Absolument. La peur est une émotion utile et nécessaire, car elle nous protège. Les enfants qui n’ont peur de rien sont dans la toute-puissance et ne veulent pas connaître leurs limites. Ce n’est pas un signe de grande maturité. Chez l’enfant qui se sent en sécurité, les peurs qu’il va éprouver et traverser vont l’aider à grandir et à s’autonomiser.
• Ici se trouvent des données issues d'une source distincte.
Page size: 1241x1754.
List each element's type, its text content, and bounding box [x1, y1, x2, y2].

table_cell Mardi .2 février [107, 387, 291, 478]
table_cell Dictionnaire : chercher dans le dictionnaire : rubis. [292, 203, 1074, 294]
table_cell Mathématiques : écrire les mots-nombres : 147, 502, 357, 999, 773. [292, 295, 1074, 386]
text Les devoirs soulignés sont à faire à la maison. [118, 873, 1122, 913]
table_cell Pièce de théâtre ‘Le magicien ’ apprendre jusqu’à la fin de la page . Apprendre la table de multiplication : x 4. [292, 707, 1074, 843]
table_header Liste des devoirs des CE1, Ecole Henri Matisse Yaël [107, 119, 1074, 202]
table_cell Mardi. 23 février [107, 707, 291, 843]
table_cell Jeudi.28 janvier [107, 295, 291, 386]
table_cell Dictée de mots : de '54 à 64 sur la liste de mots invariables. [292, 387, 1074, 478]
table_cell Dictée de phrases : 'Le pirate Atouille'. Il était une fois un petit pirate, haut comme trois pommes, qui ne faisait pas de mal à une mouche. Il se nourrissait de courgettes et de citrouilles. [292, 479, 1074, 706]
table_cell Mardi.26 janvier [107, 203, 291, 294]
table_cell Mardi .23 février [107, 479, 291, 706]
Cela ne veut pas dire qu’il ne faut pas les écouter ! Face aux grandes craintes infantiles telles que la peur du noir et de la nuit, du loup, des monstres, il faut trouver le bon dosage empathique afin que l’enfant se sente écouté, réconforté et protégé, mais aussi aidé. Si nous sommes trop dans l’empathie, nous risquons de maintenir la peur. Pour nombre de peurs “classiques” comme la peur de l’eau, d’un animal, la bonne posture consiste à apaiser l’enfant, le sécuriser, puis l’accompagner avec douceur, afin qu’il sente que l’adulte qui est à côté de lui sait qu’il n’y a pas de danger.
Est-ce que certaines peurs correspondent à de grandes étapes ?
En effet. Il y a ce qu’on appelle les peurs de développement, les peurs œdipiennes qui s’expriment essentiellement entre trois et six ans et qui sont liées à la sécurité intérieure de l’enfant (peur des voleurs, des monstres). Ces peurs régressent d’elles-mêmes dans la mesure où l’enfant jusqu’à sept ans – que l’on qualifie à juste titre d’âge de raison –, a un imaginaire tout-puissant, qui lui fait croire que tout est possible.
Pour un enfant de quatre ans, qu’il y ait un monstre sous son lit n’a rien d’impossible. Donc évidemment, il peut se faire très peur. Vers six ou sept ans, avec l’entrée dans les apprentissages, dans la lecture, l’intérêt pour le rationnel va faire naturelle ment refluer ce monde imaginaire. Quand ces peurs irrationnelles se maintiennent au-delà, c’est un signe d’anxiété qui mérite d’être interrogé. Bien sûr, parfois, certains enfants font des petits retours en arrière ou ont des attitudes qu’on peut qualifier de régressives, notamment dans des périodes de changements. C’est parfaitement normal. Aux parents d’être attentifs à ce que cela ne s’installe pas.
Beaucoup d’enfants expriment une peur de grandir. Comment pouvons-nous y répondre ?
Il y a des étapes qui peuvent les angoisser un peu. La sortie de l’enfance est inquiétante, elle s’accompagne, je le vois en consultation, de moments de régression et d’explosion de peurs d’enfant justement : par exemple, avoir peur de dormir seul. C’est absolument inconscient mais il faut aider ces jeunes, car c’est vraiment la peur de quitter l’enfance qui s’exprime là. C’est une émotion très puissante.